Trix Divergence (TrxDiv)

Philosophy

This study attempts to redefine divergence by allowing flexibility in the established mantras associated with the subject. The traditional interpretation is that if price is going in one direction and the momentum indicator in the opposite direction, divergence is occurring and suggests that the trend is ending. The reality is of this basic theory is that all but the strongest trends will diverge and often give false exit signals to trend following trades and false reversal signals against the trend.

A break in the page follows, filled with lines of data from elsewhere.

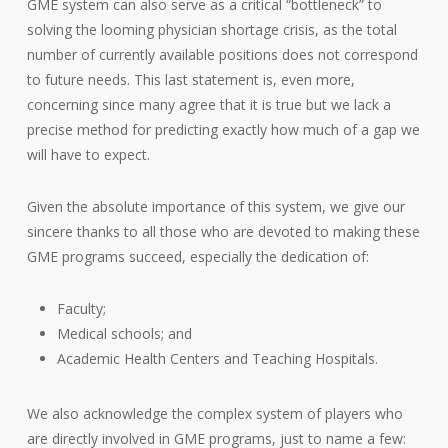
GME system can also serve as a critical “bottleneck” to
solving the looming physician shortage crisis, as the total
number of currently available positions does not correspond
to future needs. This last statement is, even more,
concerning since many agree that it is true but we lack a
precise method for predicting exactly how much of a gap we
will have to expect.
Given the absolute importance of this system, we give our
sincere thanks to all those who are devoted to making these
GME programs succeed, especially the dedication of:
Faculty;
Medical schools; and
Academic Health Centers and Teaching Hospitals.
We also acknowledge the complex system of players who
are directly involved in GME programs, just to name a few:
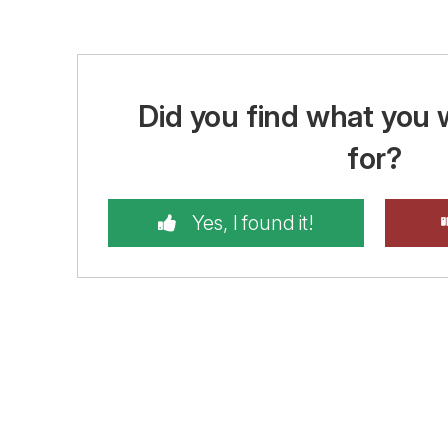
Did you find what you 
for?
Yes, I found it!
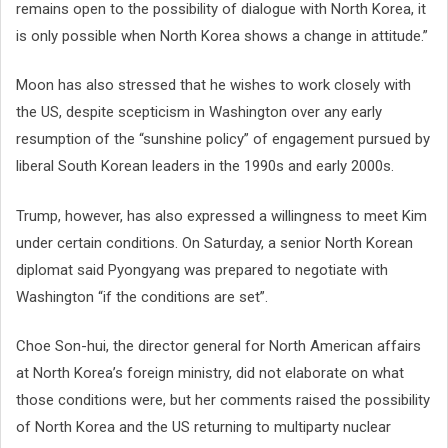
remains open to the possibility of dialogue with North Korea, it
is only possible when North Korea shows a change in attitude.”
Moon has also stressed that he wishes to work closely with
the US, despite scepticism in Washington over any early
resumption of the “sunshine policy” of engagement pursued by
liberal South Korean leaders in the 1990s and early 2000s.
Trump, however, has also expressed a willingness to meet Kim
under certain conditions. On Saturday, a senior North Korean
diplomat said Pyongyang was prepared to negotiate with
Washington “if the conditions are set”.
Choe Son-hui, the director general for North American affairs
at North Korea’s foreign ministry, did not elaborate on what
those conditions were, but her comments raised the possibility
of North Korea and the US returning to multiparty nuclear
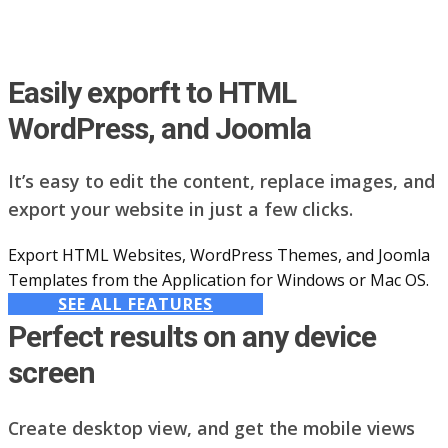
Easily exporft to HTML
WordPress, and Joomla
It’s easy to edit the content, replace images, and
export your website in just a few clicks.
Export HTML Websites, WordPress Themes, and Joomla
Templates from the Application for Windows or Mac OS.
SEE ALL FEATURES
Perfect results on any device
screen
Create desktop view, and get the mobile views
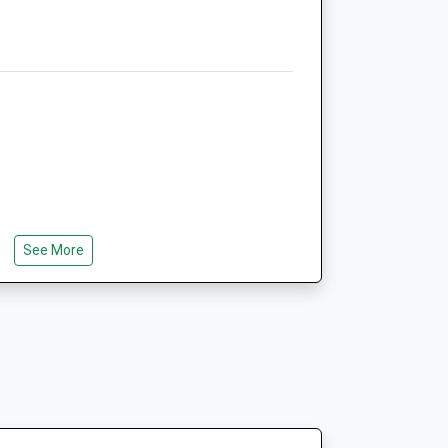
5.20 Miles
Open
Close
Mon
09:00
17:00
24 Hrs Online Veterinary
Pharmacy at www.vets4u.uk
Tue
09:00
17:00
ar Parks
24 Hrs Online Veterinary
See More
Pharmacy at www.vets4u.uk
Wed
09:00
17:00
24 Hrs Online Veterinary
Pharmacy at www.vets4u.uk
Thu
09:00
17:00
boretum, The Arboretum Is An
24 Hrs Online Veterinary
ace On The Southern Boundary Of The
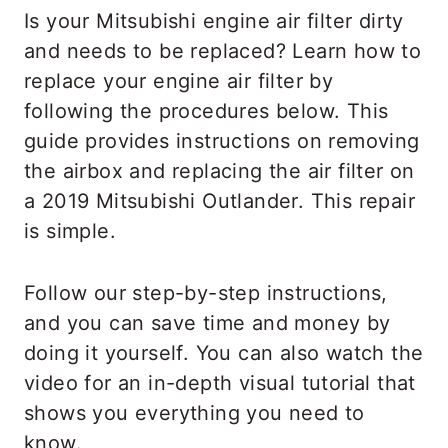
Is your Mitsubishi engine air filter dirty
and needs to be replaced? Learn how to
replace your engine air filter by
following the procedures below. This
guide provides instructions on removing
the airbox and replacing the air filter on
a 2019 Mitsubishi Outlander. This repair
is simple.
Follow our step-by-step instructions,
and you can save time and money by
doing it yourself. You can also watch the
video for an in-depth visual tutorial that
shows you everything you need to
know.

The increased flexibility derives from the ability to not only look for divergence on the indicator itself, but replace this with a moving average of the indicator in or order to smooth out and reduce the number of turning points. The traditional mantra looks at absolute highs and lows of price to define divergence but this study enables the trader to select what price should be used to qualify. This means if for example the relationship of the close instead of high and lows is used, it reveals the ability to quantify divergence in sideways markets in order to produce and early warning to a break out and new trend. This is referenced as divergence as a continuation. This use of different momentum indicators and variables of them to create divergence enables the trader to define how aggressive or conservative they wish there signals to be.

Interpretation

Each momentum indicator used for divergence has different characteristics and therefore different trading opportunities. One of the main characteristics of the Triple Exponential is the relative slowness in directional volatility in relationship to many other momentum indicators. This means that divergence can take far longer to be evident and therefore the default setting for the Lookback period is quadruple of what many of the other indicators default is. At that moment the value of the study itself and the default value of the bar are recorded. Divergence is qualified when they move in opposite directions on a certain number of consecutive occasions. A positive divergence is revealed by a red line recording a value of one and a blue line a negative signal. This highlights how the raw code is primarily of use as an exit tool to existing trend following trades. However, the building of code within the formula tool box enables traders to increase the accuracy of divergence qualification by focusing on the absolute value of the Studies or |bar values and creating more exact threshold parameters.

TrxDiv Parameters

Name

Default

Definition

N

1

Number of divergence patterns that are needed to produce a signal. Most only need 1 and will not produce signals if increased.

Period

5

Qualifies a propriety area within which signals do not have to be symmetrical.

MA Period

1

This second period refers to the variable of the moving average and therefore what is normally regarded as the Stochastic %d value . Setting it to a number beyond 1 means that the average is being used as the divergence tool and not the original indicator.

Trix Period

14

Period of Trix.

Lookback

100

Qualifies the lookback period for when divergence can occur within. Increasing the number will normally increase the number of divergence signals and for slow moving indicators should be raised from the default.

MA Type

Moving average calculation

MA Types:

      Simple

      Smoothed

      Exponential

      Weighted

      Centered

      Median

      Trix

      Exponential Hull

Qualifies the type of moving average to be used.

TrxDivDn

High

Qualifies the relationship within the change in direction of the indicator and the subsequent bar value to be recorded at that point.

TrxDivUp

Low

Qualifies the relationship within the change in direction of the indicator and the subsequent bar value to be recorded at that point.